Just Another Tool in the Toolbox

In 2015 and 2016 I worked with Dr. Anna Holcombe at the Unversity of Florida researching accessible techniques for 3D printing and additive manufacturing for ceramics artists. We investigated and assessed the usefulness of various techniques as they relate to a ceramics-based art practice. The results were published in Ceramics Technical and presented at the Building STEAM 3D Printing at UF Symposium.


Typical reactions to the use of 3D technologies in the making of ceramic work range from fanatical interest to fear of the unknown. This article will focus on how scanning, printing and modeling technologies can be used to design, model, prototype and even create ceramic objects. Contemporary ceramic artists and designers are using these technologies to create their work. The case will be made that this new and accessible technology is “just another tool in the tool box.”

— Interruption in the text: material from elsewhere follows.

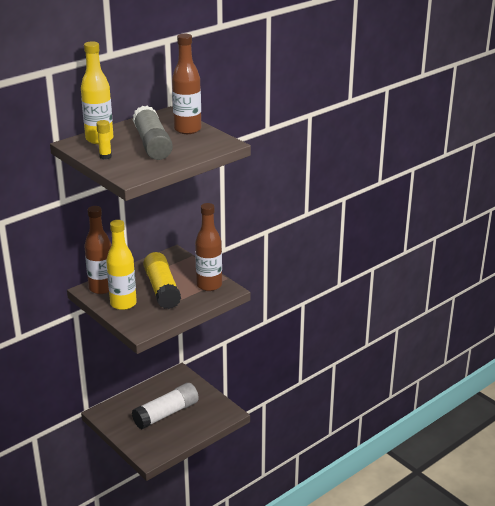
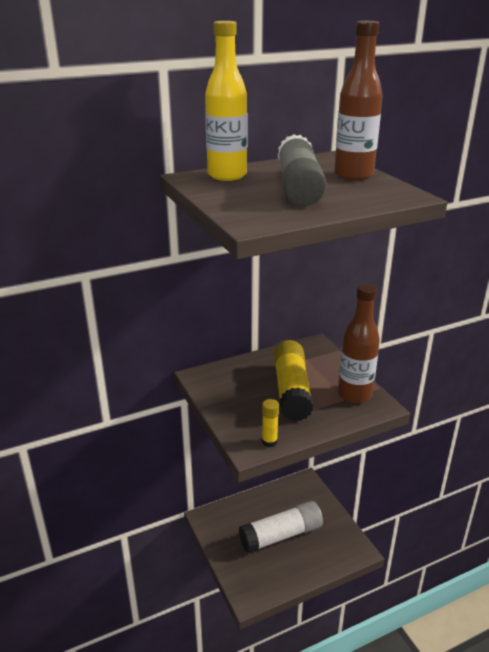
camera: 15 degrees right, 0 degrees up
brown bottle [84,206,111,294] -> none
yellow glue stick [96,120,112,159] -> yellow glue stick moved to [262,399,279,447]
yellow bottle [106,220,137,310] -> none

Criticisms of 3D fabrication in craft related discourse largely center on a loss of materiality, how the human touch is replaced by the inhuman algorithm. These indictments are rooted in often (?) narrow views of the actual operation of this technology. 3D printing can be considered an abstraction of production. Form and material is manipulated independently\ separately. If the process of craft can be seen as a relationship between the maker and the object, then digital fabrication is an expressive, precise and poetic language with which maker and object can speak to each other.